> **Directions**: Without the pictures, retype exactly the lines from the top of the entries below through the line that contains "gekennzeichnet. Kurz vor".

[Collected data]
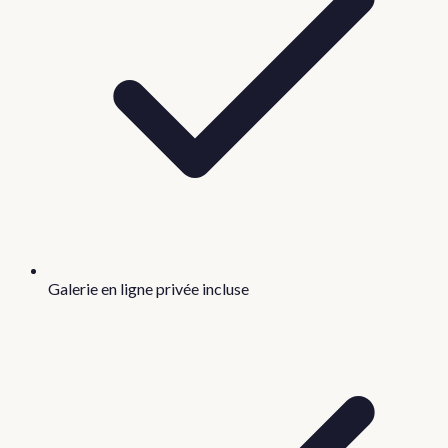
Galerie en ligne privée incluse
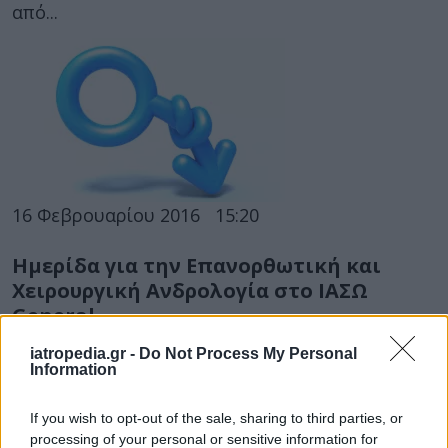
από...
16 Φεβρουαρίου 2016
15:20
Ημερίδα για την Επανορθωτική και
Χειρουργική Ανδρολογία στο ΙΑΣΩ
General
Επιστημονική Ημερίδα με θέμα «Από την
iatropedia.gr -
Do Not Process My Personal
Information
Ανδρολογία στη Γυναικολογία: Συνέργειες και
αντιθέσεις» διοργανώνεται από την Ουρολογική
If you wish to opt-out of the sale, sharing to third parties, or
Κλινική Επανορθωτικής...
processing of your personal or sensitive information for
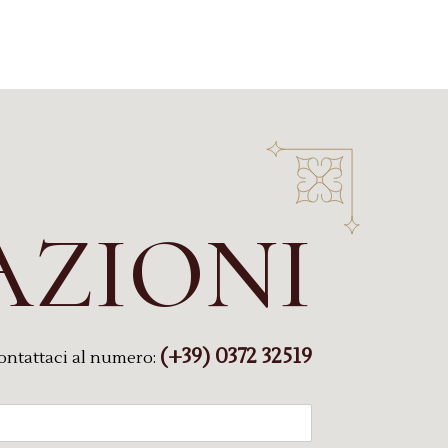
AZIONI
(+39) 0372 32519
ontattaci al numero:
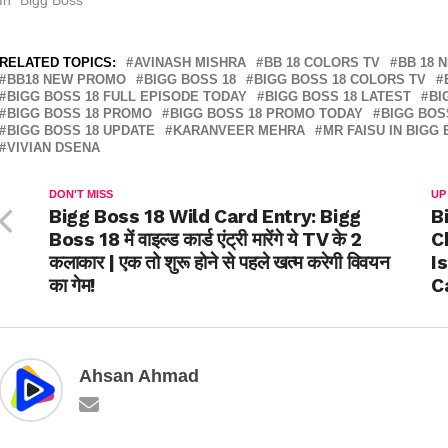
RELATED TOPICS:
AVINASH MISHRA
BB 18 COLORS TV
BB 18 
BB18 NEW PROMO
BIGG BOSS 18
BIGG BOSS 18 COLORS TV
BIGG BOSS 18 FULL EPISODE TODAY
BIGG BOSS 18 LATEST
BI
BIGG BOSS 18 PROMO
BIGG BOSS 18 PROMO TODAY
BIGG BOS
BIGG BOSS 18 UPDATE
KARANVEER MEHRA
MR FAISU IN BIGG 
VIVIAN DSENA
DON'T MISS
UP
Bigg Boss 18 Wild Card Entry: Bigg
B
Boss 18 में वाइल्ड कार्ड एंट्री मारेंगे ये TV के 2
C
कलाकार | एक तो शुरू होने से पहले खत्म करेगी विवयन
I
का गेम!
C
Ahsan Ahmad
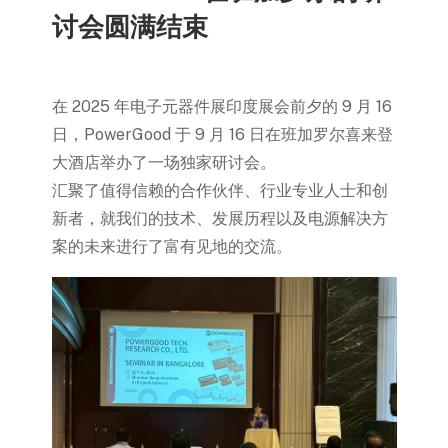
讨会圆满结束
在 2025 年电子元器件展印度展会前夕的 9 月 16
日，PowerGood 于 9 月 16 日在班加罗尔喜来登
大酒店举办了一场独家研讨会。
汇聚了值得信赖的合作伙伴、行业专业人士和创
新者，就我们的技术、发展历程以及电源解决方
案的未来进行了富有见地的交流。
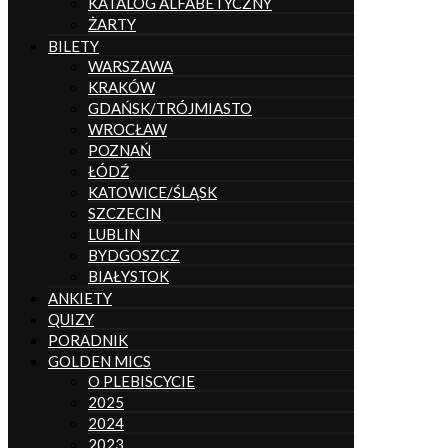
KATALOG ALFABETYCZNY
ŻARTY
BILETY
WARSZAWA
KRAKÓW
GDAŃSK/TRÓJMIASTO
WROCŁAW
POZNAŃ
ŁÓDŹ
KATOWICE/ŚLĄSK
SZCZECIN
LUBLIN
BYDGOSZCZ
BIAŁYSTOK
ANKIETY
QUIZY
PORADNIK
GOLDEN MICS
O PLEBISCYCIE
2025
2024
2023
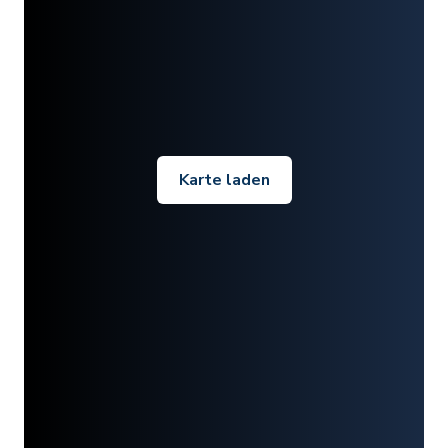
Karte laden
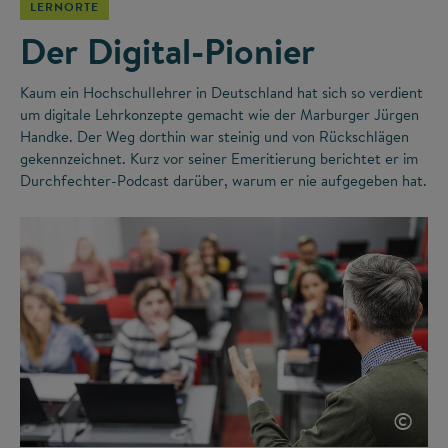
LERNORTE
Der Digital-Pionier
Kaum ein Hochschullehrer in Deutschland hat sich so verdient
um digitale Lehrkonzepte gemacht wie der Marburger Jürgen
Handke. Der Weg dorthin war steinig und von Rückschlägen
gekennzeichnet. Kurz vor seiner Emeritierung berichtet er im
Durchfechter-Podcast darüber, warum er nie aufgegeben hat.
©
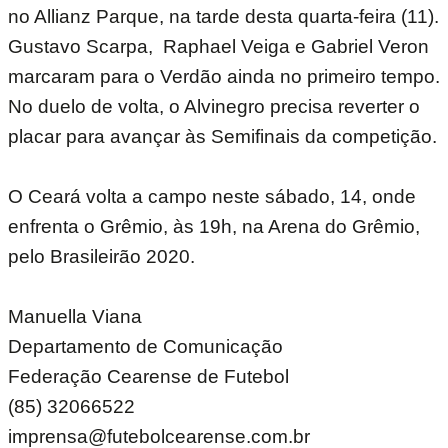
no Allianz Parque, na tarde desta quarta-feira (11).
Gustavo Scarpa, Raphael Veiga e Gabriel Veron
marcaram para o Verdão ainda no primeiro tempo.
No duelo de volta, o Alvinegro precisa reverter o
placar para avançar às Semifinais da competição.
O Ceará volta a campo neste sábado, 14, onde
enfrenta o Grêmio, às 19h, na Arena do Grêmio,
pelo Brasileirão 2020.
Manuella Viana
Departamento de Comunicação
Federação Cearense de Futebol
(85) 32066522
imprensa@futebolcearense.com.br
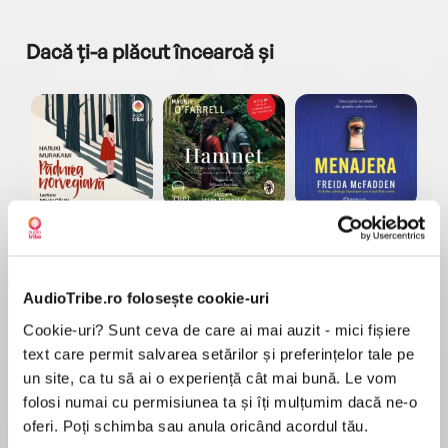
Dacă ți-a plăcut încearcă și
a...
Pădurea norvegiană
Hamnet
Menajera
I
Haruki Murakami
Maggie O'Farrell
Freida McFadden
AudioTribe.ro folosește cookie-uri
Cookie-uri? Sunt ceva de care ai mai auzit - mici fișiere
text care permit salvarea setărilor și preferințelor tale pe
un site, ca tu să ai o experiență cât mai bună. Le vom
folosi numai cu permisiunea ta și îți mulțumim dacă ne-o
Elita de Argint (Elita
Diavolul se îmbracă de
Migdală
de...
la...
Dani Francis
Lauren Weisberger
Sohn Won-pyung
oferi. Poți schimba sau anula oricând acordul tău.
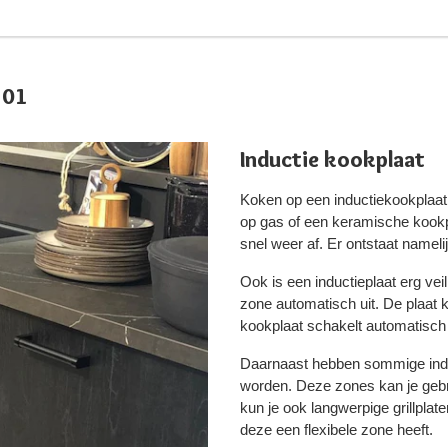
301
Inductie kookplaat
Koken op een inductiekookplaat
op gas of een keramische kookp
snel weer af. Er ontstaat namel
Ook is een inductieplaat erg vei
zone automatisch uit. De plaat ko
kookplaat schakelt automatisch u
Daarnaast hebben sommige induc
worden. Deze zones kan je gebr
kun je ook langwerpige grillplat
deze een flexibele zone heeft.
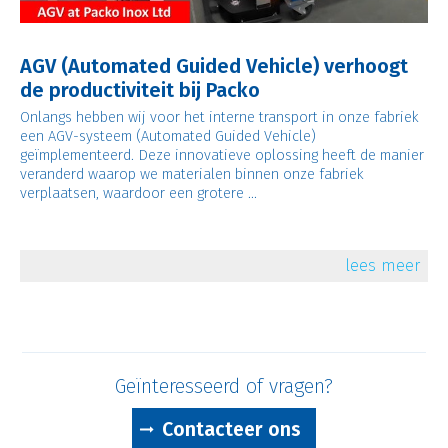
AGV (Automated Guided Vehicle) verhoogt
de productiviteit bij Packo
Onlangs hebben wij voor het interne transport in onze fabriek
een AGV-systeem (Automated Guided Vehicle)
geïmplementeerd. Deze innovatieve oplossing heeft de manier
veranderd waarop we materialen binnen onze fabriek
verplaatsen, waardoor een grotere ...
lees meer
Geïnteresseerd of vragen?
Contacteer ons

> **Solution for this task**:
Galerie en ligne privée incluse
από...
16 Φεβρουαρίου 2016
15:20
Ημερίδα για την Επανορθωτική και
Χειρουργική Ανδρολογία στο ΙΑΣΩ
General
Επιστημονική Ημερίδα με θέμα «Από την
iatropedia.gr -
Do Not Process My Personal
Information
Ανδρολογία στη Γυναικολογία: Συνέργειες και
αντιθέσεις» διοργανώνεται από την Ουρολογική
If you wish to opt-out of the sale, sharing to third parties, or
Κλινική Επανορθωτικής...
processing of your personal or sensitive information for
AZIONI
(+39) 0372 32519
ontattaci al numero:
RELATED TOPICS:
AVINASH MISHRA
BB 18 COLORS TV
BB 18 
BB18 NEW PROMO
BIGG BOSS 18
BIGG BOSS 18 COLORS TV
BIGG BOSS 18 FULL EPISODE TODAY
BIGG BOSS 18 LATEST
BI
BIGG BOSS 18 PROMO
BIGG BOSS 18 PROMO TODAY
BIGG BOS
BIGG BOSS 18 UPDATE
KARANVEER MEHRA
MR FAISU IN BIGG 
VIVIAN DSENA
DON'T MISS
UP
Bigg Boss 18 Wild Card Entry: Bigg
B
Boss 18 में वाइल्ड कार्ड एंट्री मारेंगे ये TV के 2
C
कलाकार | एक तो शुरू होने से पहले खत्म करेगी विवयन
I
का गेम!
C
Ahsan Ahmad
讨会圆满结束
在 2025 年电子元器件展印度展会前夕的 9 月 16
日，PowerGood 于 9 月 16 日在班加罗尔喜来登
大酒店举办了一场独家研讨会。
汇聚了值得信赖的合作伙伴、行业专业人士和创
新者，就我们的技术、发展历程以及电源解决方
案的未来进行了富有见地的交流。
KATALOG ALFABETYCZNY
ŻARTY
BILETY
WARSZAWA
KRAKÓW
GDAŃSK/TRÓJMIASTO
WROCŁAW
POZNAŃ
ŁÓDŹ
KATOWICE/ŚLĄSK
SZCZECIN
LUBLIN
BYDGOSZCZ
BIAŁYSTOK
ANKIETY
QUIZY
PORADNIK
GOLDEN MICS
O PLEBISCYCIE
2025
2024
2023
Karte laden
LERNORTE
Der Digital-Pionier
Kaum ein Hochschullehrer in Deutschland hat sich so verdient
um digitale Lehrkonzepte gemacht wie der Marburger Jürgen
Handke. Der Weg dorthin war steinig und von Rückschlägen
gekennzeichnet. Kurz vor seiner Emeritierung berichtet er im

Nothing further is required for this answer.